Charles Johnson's

Hochzeits Wunschmelodien

AGB

Allgemeine Geschäftsbedingungen (AGB) Stand 01.01.2012

Lesen Sie hier die allgemeinen Geschäftsbedingungen (AGB) sorgfältig durch!
 
Jegliche Form von Leistung seitens des Künstlers erfolgt auf Grundlage dieser AGB. Kundeneigene Vorgaben können nach Absprache berücksichtigt werden.
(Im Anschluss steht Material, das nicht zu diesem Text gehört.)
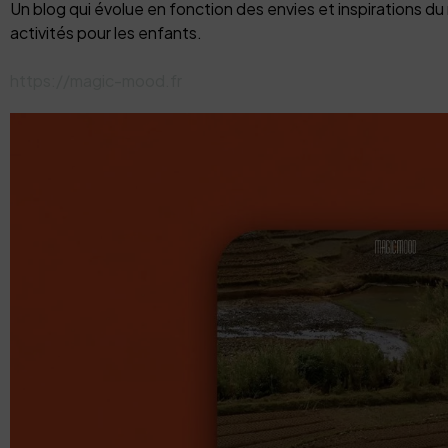
Un blog qui évolue en fonction des envies et inspirations 
activités pour les enfants.
https://magic-mood.fr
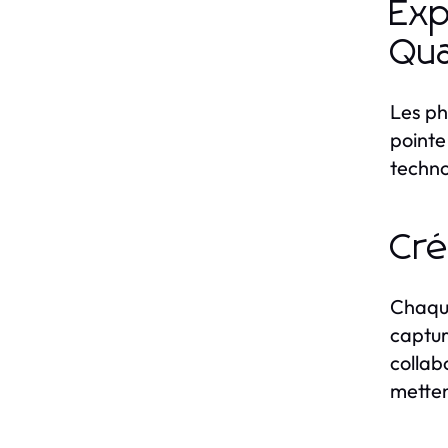
Exp
Qua
Les ph
pointe
techno
Cré
Chaque
captur
collab
metten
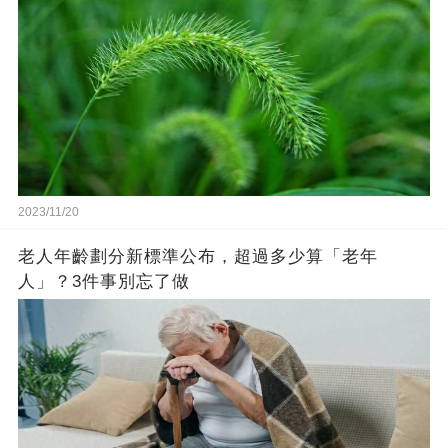
2023/11/20
老人年齡劃分新標準公布，超過多少算「老年
人」？3件事別忘了做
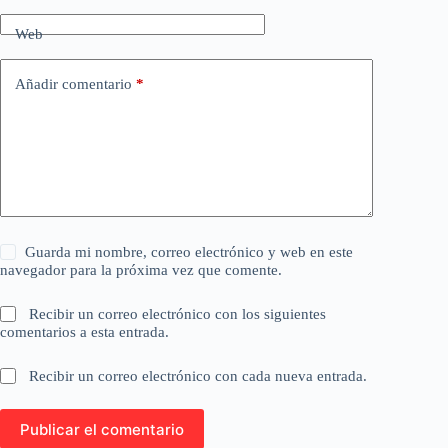
Web
Añadir comentario
*
Guarda mi nombre, correo electrónico y web en este
navegador para la próxima vez que comente.
Recibir un correo electrónico con los siguientes
comentarios a esta entrada.
Recibir un correo electrónico con cada nueva entrada.
Publicar el comentario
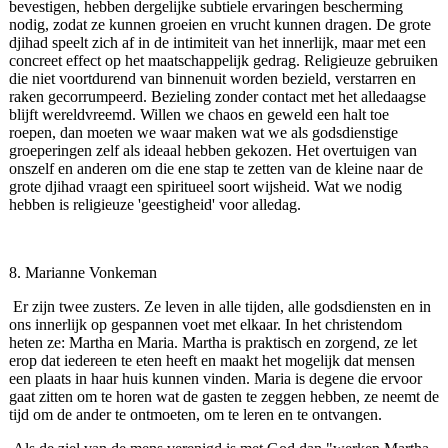
bevestigen, hebben dergelijke subtiele ervaringen bescherming
nodig, zodat ze kunnen groeien en vrucht kunnen dragen. De grote
djihad speelt zich af in de intimiteit van het innerlijk, maar met een
concreet effect op het maatschappelijk gedrag. Religieuze gebruiken
die niet voortdurend van binnenuit worden bezield, verstarren en
raken gecorrumpeerd. Bezieling zonder contact met het alledaagse
blijft wereldvreemd. Willen we chaos en geweld een halt toe
roepen, dan moeten we waar maken wat we als godsdienstige
groeperingen zelf als ideaal hebben gekozen. Het overtuigen van
onszelf en anderen om die ene stap te zetten van de kleine naar de
grote djihad vraagt een spiritueel soort wijsheid. Wat we nodig
hebben is religieuze 'geestigheid' voor alledag.
8. Marianne Vonkeman
Er zijn twee zusters. Ze leven in alle tijden, alle godsdiensten en in
ons innerlijk op gespannen voet met elkaar. In het christendom
heten ze: Martha en Maria. Martha is praktisch en zorgend, ze let
erop dat iedereen te eten heeft en maakt het mogelijk dat mensen
een plaats in haar huis kunnen vinden. Maria is degene die ervoor
gaat zitten om te horen wat de gasten te zeggen hebben, ze neemt de
tijd om de ander te ontmoeten, om te leren en te ontvangen.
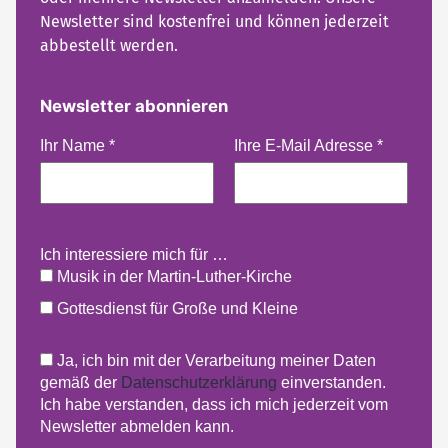
Newsletter sind kostenfrei und können jederzeit
abbestellt werden.
Newsletter abonnieren
Ihr Name
*
Ihre E-Mail Adresse
*
Ich interessiere mich für …
Musik in der Martin-Luther-Kirche
Gottesdienst für Große und Kleine
Ja, ich bin mit der Verarbeitung meiner Daten
gemäß der
Datenschutzerklärung
einverstanden.
Ich habe verstanden, dass ich mich jederzeit vom
Newsletter abmelden kann.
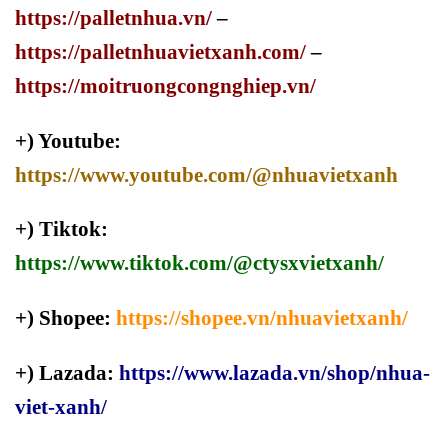
https://palletnhua.vn/
–
https://palletnhuavietxanh.com/
–
https://moitruongcongnghiep.vn/
+) Youtube:
https://www.youtube.com/@nhuavietxanh
+) Tiktok:
https://www.tiktok.com/@ctysxvietxanh/
+) Shopee:
https://shopee.vn/nhuavietxanh/
+) Lazada:
https://www.lazada.vn/shop/nhua-
viet-xanh/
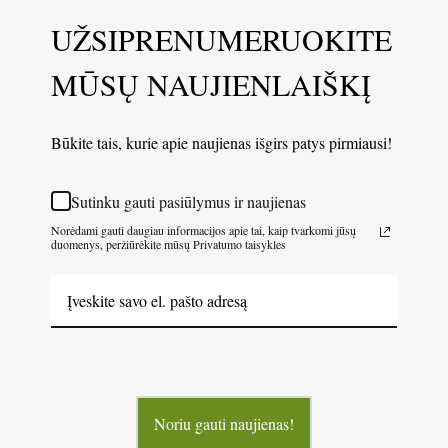
UŽSIPRENUMERUOKITE
MŪSŲ NAUJIENLAIŠKĮ
Būkite tais, kurie apie naujienas išgirs patys pirmiausi!
Sutinku gauti pasiūlymus ir naujienas
Norėdami gauti daugiau informacijos apie tai, kaip tvarkomi jūsų
duomenys, peržiūrėkite mūsų Privatumo taisykles
Noriu gauti naujienas!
- Die Art der Darbietung sowie die künstlerische Gestaltung liegen ausschließlich beim Künstler.
- Der Künstler verpflichtet sich pünktlich zum Auftrittsbeginn zu erscheinen.
- Dem Künstler ist eine Stellfläche zum Aufbau seiner Anlage bzw. Instrumente von mindestens 3m x 2m zur Verfügung zu stellen. Die Stellfläche ist vor schlechten Witterungsverhältnissen zu schützen. Im Bereich der Stellfläche, hat der Veranstalter für die elektrische Versorgung zu sorgen. Der Stromanschluss sollte jedoch nicht weiter als 50 Meter von der Stellfläche entfernt sein. Die im Falle einer defekten oder nicht VDE gerechten 220/230 Volt Steckdose und die daraus entstandenen Schäden an der Musikanlage haftet der Veranstalter.
- Der Veranstalter versichert, dass der Veranstaltung keine behördlichen oder sonstigen Vorschriften entgegenstehen.
- Für die persönliche Sicherheit des Künstlers an dem Veranstaltungsort, sowie für Schäden an dem Equipment des Künstlers, die durch Dritte im Verantwortungsbereich des Veranstalters entstehen, haftet dieser nach Maßgabe des BGB.
- Die vorzeitige Kündigung des Vertrages durch den Veranstalter ohne wichtigen Grund ist unzulässig.
- Eine Vertragsstrafe in Höhe der Gage gilt für beide Vertragspartner als vereinbart.
- Kann infolge höherer Gewalt, unabwendbarer behördlicher Maßnahmen oder Streik ein Vertragspartner seinen Verpflichtungen aus diesem Vertrag nicht erfüllen, so werden beide Vertragspartner von diesen Verpflichtungen entbunden. Ansprüche jeder Art können daraus nicht hergeleitet werden.
Jeder Vertragspartner trägt die ihm entstandenen Kosten selbst.
- Bei schuldhafter Vertragsverletzung wird eine gegenseitige Konventionalstrafe in Höhe von 100 % der vereinbarten Gage festgesetzt. Sollte jedoch auf Grund besonderer Umstände, z.B. plötzliche schwere Krankheit, Todesfall im engsten Familienkreis, Verkehrsunfall, plötzlicher Stau usw., der Künstler zu dem vereinbarten Termin zu spät oder gar nicht erscheinen können, kann keine Haftung für jegliche daraus resultierenden Schäden, Verluste oder Folgen übernommen werden.
- Die GEMA-Rechte müssen bei öffentlichen Veranstaltungen vom Veranstalter erworben und bezahlt werden.
- Für behördenpflichtige Anmeldungen und Sicherheitsaspekte sorgt der Veranstalter und trägt die volle Verantwortung.
- Die Gage wird unmittelbar nach Auftrittsende in bar an den Künstler oder seinen Vertreter ausgezahlt.
Die Zahlung ist nicht abhängig vom Erfolg der Veranstaltung.
Reklamationen müssen dem Künstler unmittelbar während der Veranstaltung bekannt gemacht werden, damit entsprechende Maßnahmen ergriffen werden können. Reklamationen nach Ende der Veranstaltung berechtigen nicht zu einer Minderung der vereinbarten Zahlung.
Die Gage unterliegt nicht der Lohnsteuerpflicht, sondern wird von dem Künstler selbst versteuert. Der Veranstalter erhält grundsätzlich eine Quittung.
- Der Gerichtsstand ist das Amtsgericht Bayreuth. Es gilt das Recht der Bundesrepublik Deutschland. Sollte eine Bestimmung dieser Geschäftsbedingungen rechtlich unwirksam sein oder werden, so bleiben alle übrigen Bestimmungen rechtsverbindlich, an Stelle der unwirksamen Bestimmungen tritt eine dem Sinn der Bestimmung am nächsten liegende. Mit einer Auftragserteilung (verbindliche Buchung) werden diese Allgemeinen Geschäftsbedingungen (AGB) ohne Einschränkungen anerkannt.